**Task:** In the entries below, find the line containing "immagini basate su una riga di testo. Copie…" and the line containing "يخاف من السلاح بحد ذاته بل من الذي". Copy those two lines and everything between them exactly, without the pictures.

**Source material:**
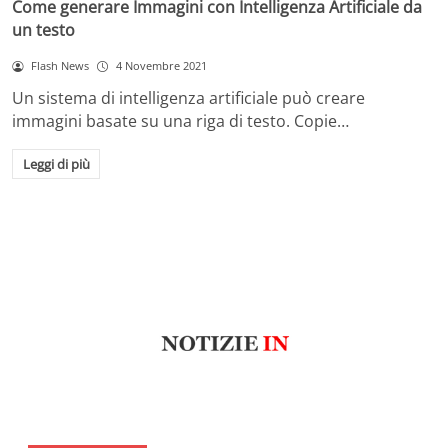
Come generare Immagini con Intelligenza Artificiale da
un testo
Flash News
4 Novembre 2021
Un sistema di intelligenza artificiale può creare
immagini basate su una riga di testo. Copie…
Leggi di più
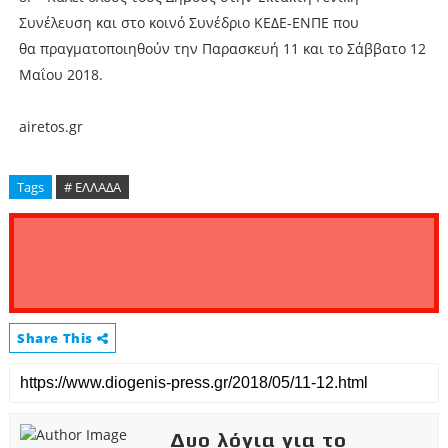
Συνέλευση και στο κοινό Συνέδριο ΚΕΔΕ-ΕΝΠΕ που
θα πραγματοποιηθούν την Παρασκευή 11 και το Σάββατο 12
Μαΐου 2018.
airetos.gr
Tags
# ΕΛΛΑΔΑ
Share This
Δυο λόγια για το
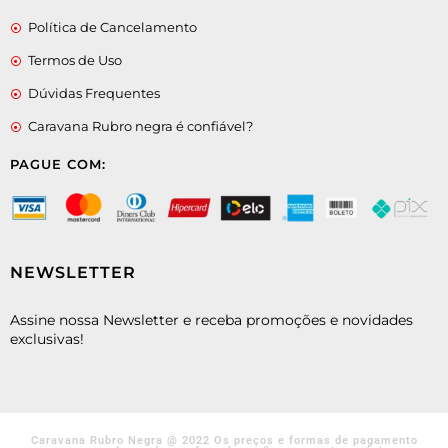
Política de Cancelamento
Termos de Uso
Dúvidas Frequentes
Caravana Rubro negra é confiável?
PAGUE COM:
NEWSLETTER
Assine nossa Newsletter e receba promoções e novidades
exclusivas!
Caravana Rubro Negra @ 2022 Os preços e formas de pagamento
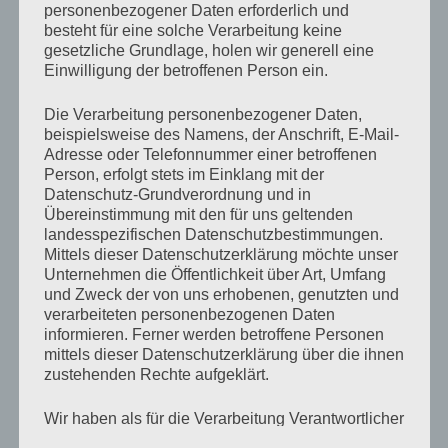
personenbezogener Daten erforderlich und
besteht für eine solche Verarbeitung keine
gesetzliche Grundlage, holen wir generell eine
Einwilligung der betroffenen Person ein.
Die Verarbeitung personenbezogener Daten,
beispielsweise des Namens, der Anschrift, E-Mail-
Adresse oder Telefonnummer einer betroffenen
Person, erfolgt stets im Einklang mit der
Datenschutz-Grundverordnung und in
Übereinstimmung mit den für uns geltenden
landesspezifischen Datenschutzbestimmungen.
Mittels dieser Datenschutzerklärung möchte unser
Unternehmen die Öffentlichkeit über Art, Umfang
und Zweck der von uns erhobenen, genutzten und
Facebook
Share on X
verarbeiteten personenbezogenen Daten
informieren. Ferner werden betroffene Personen
mittels dieser Datenschutzerklärung über die ihnen
LinkedIn
WhatsApp
Email
zustehenden Rechte aufgeklärt.
Copy Link
Wir haben als für die Verarbeitung Verantwortlicher
zahlreiche technische und organisatorische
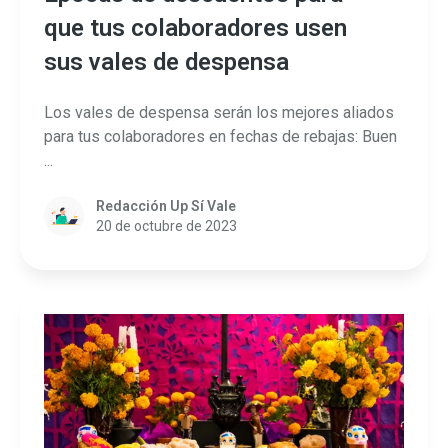
que tus colaboradores usen
sus vales de despensa
Los vales de despensa serán los mejores aliados
para tus colaboradores en fechas de rebajas: Buen
...
Redacción Up Sí Vale
20 de octubre de 2023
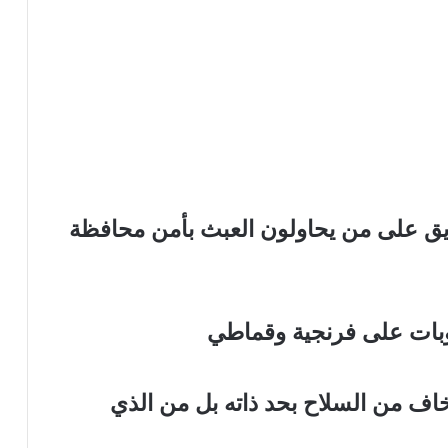
ق على من يحاولون العبث بأمن محافظة
بات على فرنجية وقماطي
يخاف من السلاح بحد ذاته بل من الذي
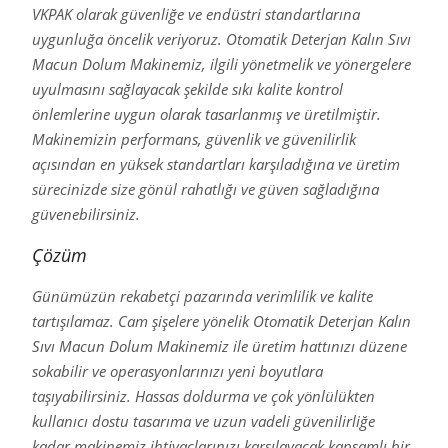
VKPAK olarak güvenliğe ve endüstri standartlarına
uygunluğa öncelik veriyoruz. Otomatik Deterjan Kalın Sıvı
Macun Dolum Makinemiz, ilgili yönetmelik ve yönergelere
uyulmasını sağlayacak şekilde sıkı kalite kontrol
önlemlerine uygun olarak tasarlanmış ve üretilmiştir.
Makinemizin performans, güvenlik ve güvenilirlik
açısından en yüksek standartları karşıladığına ve üretim
sürecinizde size gönül rahatlığı ve güven sağladığına
güvenebilirsiniz.
Çözüm
Günümüzün rekabetçi pazarında verimlilik ve kalite
tartışılamaz. Cam şişelere yönelik Otomatik Deterjan Kalın
Sıvı Macun Dolum Makinemiz ile üretim hattınızı düzene
sokabilir ve operasyonlarınızı yeni boyutlara
taşıyabilirsiniz. Hassas doldurma ve çok yönlülükten
kullanıcı dostu tasarıma ve uzun vadeli güvenilirliğe
kadar makinemiz ihtiyaçlarınızı karşılayacak kapsamlı bir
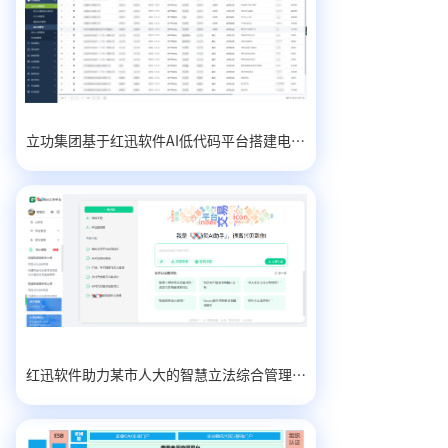
立功集团基于红迅软件AI低代码平台搭建电子行业营销管理平台
红迅软件助力某市人大的智慧立法综合管理平台建设实践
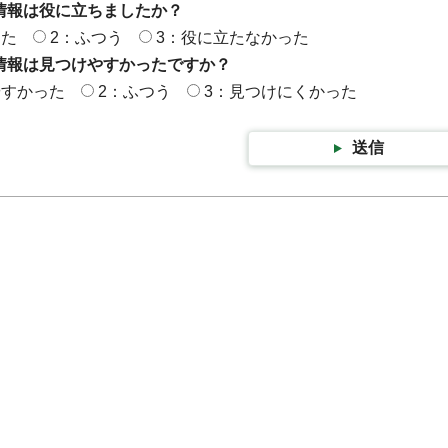
情報は役に立ちましたか？
った
2：ふつう
3：役に立たなかった
情報は見つけやすかったですか？
やすかった
2：ふつう
3：見つけにくかった
送信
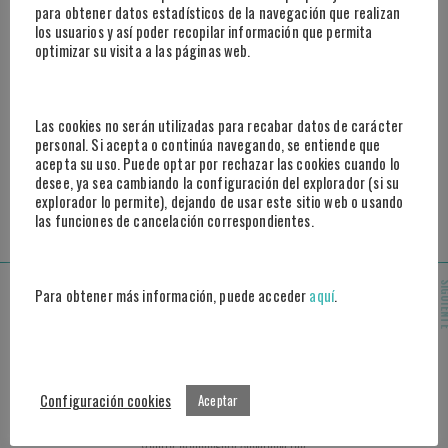
para obtener datos estadísticos de la navegación que realizan
los usuarios y así poder recopilar información que permita
optimizar su visita a las páginas web.
Las cookies no serán utilizadas para recabar datos de carácter
personal. Si acepta o continúa navegando, se entiende que
acepta su uso. Puede optar por rechazar las cookies cuando lo
desee, ya sea cambiando la configuración del explorador (si su
explorador lo permite), dejando de usar este sitio web o usando
las funciones de cancelación correspondientes.
Madrid
SIGUI
Para obtener más información, puede acceder
aquí
.
Paseo de la Castellana, 95, 25º B
28046 Madrid
Marbella
Configuración cookies
Aceptar
Centro Tecnológico Andalucía Lab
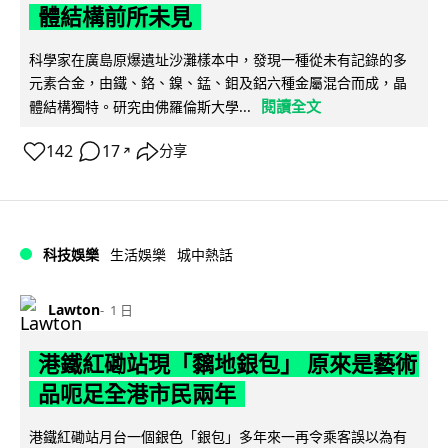
體結構前所未見
科學家在廣島原爆遺址沙灘樣本中，發現一種從未有記錄的多
元素合金，由鐵、鉻、鎳、錳、鉬及鋁六種金屬混合而成，晶
閱讀全文
體結構獨特。研究由佛羅倫斯大學...
142
17
分享
↗
科技娛樂
生活娛樂
城中熱話
Lawton
1 日
港鐵紅磡站現「黐地銀包」 原來是藝術
品呃足全港市民兩年
港鐵紅磡站月台一個銀色「銀包」多年來一再令乘客誤以為有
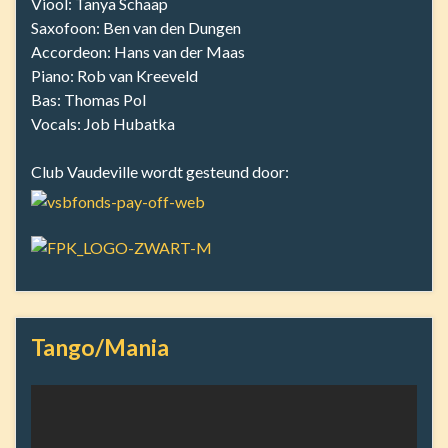
Viool: Tanya Schaap
Saxofoon: Ben van den Dungen
Accordeon: Hans van der Maas
Piano: Rob van Kreeveld
Bas: Thomas Pol
Vocals: Job Hubatka
Club Vaudeville wordt gesteund door:
Tango/Mania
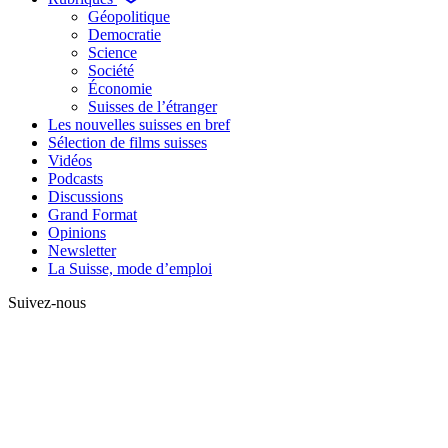
Géopolitique
Democratie
Science
Société
Économie
Suisses de l’étranger
Les nouvelles suisses en bref
Sélection de films suisses
Vidéos
Podcasts
Discussions
Grand Format
Opinions
Newsletter
La Suisse, mode d’emploi
Suivez-nous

**Solution to this problem:**
immagini basate su una riga di testo. Copie…
Leggi di più
Συνέλευση και στο κοινό Συνέδριο ΚΕΔΕ-ΕΝΠΕ που
θα πραγματοποιηθούν την Παρασκευή 11 και το Σάββατο 12
Μαΐου 2018.
airetos.gr
Tags
# ΕΛΛΑΔΑ
Share This
Δυο λόγια για το
Política de Cancelamento
Termos de Uso
Dúvidas Frequentes
Caravana Rubro negra é confiável?
PAGUE COM:
NEWSLETTER
Assine nossa Newsletter e receba promoções e novidades
exclusivas!
Caravana Rubro Negra @ 2022 Os preços e formas de pagamento
personenbezogener Daten erforderlich und
besteht für eine solche Verarbeitung keine
gesetzliche Grundlage, holen wir generell eine
Einwilligung der betroffenen Person ein.
Die Verarbeitung personenbezogener Daten,
beispielsweise des Namens, der Anschrift, E-Mail-
Adresse oder Telefonnummer einer betroffenen
Person, erfolgt stets im Einklang mit der
Datenschutz-Grundverordnung und in
Übereinstimmung mit den für uns geltenden
landesspezifischen Datenschutzbestimmungen.
Mittels dieser Datenschutzerklärung möchte unser
Unternehmen die Öffentlichkeit über Art, Umfang
und Zweck der von uns erhobenen, genutzten und
Facebook
Share on X
verarbeiteten personenbezogenen Daten
informieren. Ferner werden betroffene Personen
mittels dieser Datenschutzerklärung über die ihnen
LinkedIn
WhatsApp
Email
zustehenden Rechte aufgeklärt.
Copy Link
Wir haben als für die Verarbeitung Verantwortlicher
zahlreiche technische und organisatorische
que tus colaboradores usen
sus vales de despensa
Los vales de despensa serán los mejores aliados
para tus colaboradores en fechas de rebajas: Buen
...
Redacción Up Sí Vale
20 de octubre de 2023
ق على من يحاولون العبث بأمن محافظة
بات على فرنجية وقماطي
يخاف من السلاح بحد ذاته بل من الذي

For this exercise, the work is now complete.